Blogger just seems a little easier to customize for me and what I need to do right now.
Also, I had heard that there were some issues with wordpress and getting spidered properly (I may be wrong on that.).. I figured that since Blogger was owned by Google they either have the search engine end figured out or they will shortly (Again, that could be a wrong assumption)
Anyway, it was one of those times where I went with the thinking of George Patton:
I would rather have a good plan today than a perfect plan two weeks from now -- General George S. PattonI could get blogger up and running quickly for a couple of sites.
Anyone planning on putting up a blog should compare the major choices though
There are some plugins that really help when using Wordpress as a CMS.
"Fold Page List" displays a folding page tree. There are also plugins to create static front pages or leave content that is sticky to the front page. There are also some hacks and plugins to make "wordpress seo friendly"
It's almost unlimited what you can do with it.
If you want to use Blogger with your own domain name, you’ll need a web hosting account. And you’re stuck with their “Classic template” which is another branding hit.
Blogger maintains the blog application automatically. Compare that to WP or Movable Type, where you will need to upgrade every year or so.
WP and MT are for hands-on people who like to mess with their own code. You can do more design and content customization with them, including build static pages.
As someone who has built a bunch of business, pro-bono, and personal blogs based on MT, I really admire the simplicity of Blogger. It’s like going from a stick shift to a slushbox. But if I was trying to make a more corporate-looking news site – and avoid the MFA look – I’d think hard about spending the extra money and time.
Blogger/blogspot is a simple way to get your message out but because it's "so easy" to set up I have a hard time respecting blogger/blogspot sites. There seems to be a good percentage of them that are splogs (spam blogs) or blogs set up by people who have never had a site before and are thrilled they can put something up on their own. (which is really the target audience for blogger in my mind)

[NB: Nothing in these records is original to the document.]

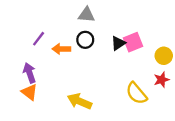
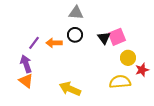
purple line: (39, 39) -> (34, 43), moved
black triangle: (118, 43) -> (104, 38), turned -32
yellow circle: (164, 56) -> (128, 58), moved
yellow semicircle: (136, 93) -> (120, 82), turned 125

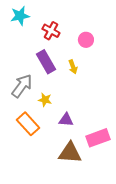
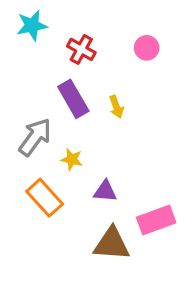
pink circle: (86, 40) -> (147, 48), moved

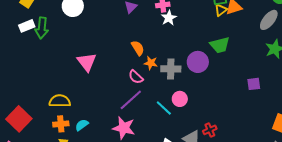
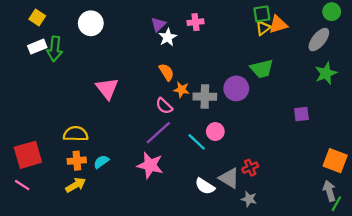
white star: (169, 18) -> (168, 37), moved
red square: (19, 119) -> (28, 155), turned 30

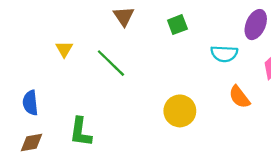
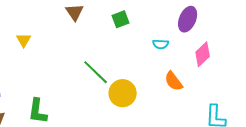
cyan semicircle: (224, 54) -> (161, 44), size x0.7
green line: (111, 63) -> (96, 72), moved

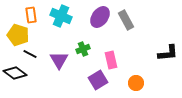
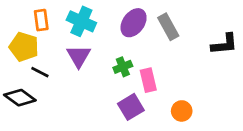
green cross: (83, 49) -> (123, 67), moved
black L-shape: (168, 53) -> (224, 44), moved
purple triangle: (59, 60) -> (79, 56), moved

In other words since there's a smaller percentage of "serious/company websites" using blogger I wouldn't want to risk visitors quickly leaving my site because they assume I'm a splog from their past experience. The reality is visitors decide quickly whether they think you have value regardless how much great content you have.
Blogger is a wonderful tool - I just wouldn't put a company site on it. If I wanted a personal or hobby site - it's great. It might also work well if your target group is technically unsavvy since they probably wouldn't notice the difference between Blogger and other options anyway. : )

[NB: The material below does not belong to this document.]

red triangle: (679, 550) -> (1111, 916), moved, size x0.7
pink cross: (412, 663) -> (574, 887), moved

If you really want to use blogger than my advice is to make sure you have your own domain name. That way if you decide to move your site to a different cms later you don't lose the value of the content and links you have on mycompany.blogspot.com with search engines.
Don't forget drupal.
Wordpress is pretty good for starters, you can find lot of host who will have it preinstalled.
I personally take blogspot article with little bit of skepticism. What kind of legitimate company can't fork few hundred for a website?

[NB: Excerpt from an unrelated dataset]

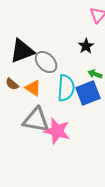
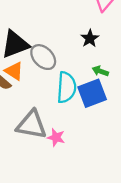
orange triangle: (33, 88) -> (14, 71), moved
pink star: (57, 131) -> (56, 137), size x0.6

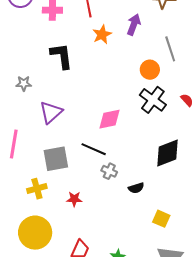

Wordpress has other features to make you part of their network. I have no idea whatsoever how much traffic either generate, as I don't blog on either service.
I did try both services to see their features, but didn't really make any posts. Blogspot doesn't come close to wordpress. Development pretty much died when Google took over. Wordpress is a dynamic company. Sometimes I find their ideas and coding fantastic. Other times exasperating.
It should be pointed out, also, if using Blogspot, meta tags are pre-set to "nofollow" on links. Easy to change, however.
Overall, this thread turned out to be rather amusing just to see the different opinions and to find out that I actually know more about blogging than a lot of the commentators.
A blog, for news on a specific topic especially, makes tons of sense. I do one on baseball and one on stocks. They rock. The others are less focused or seasonal.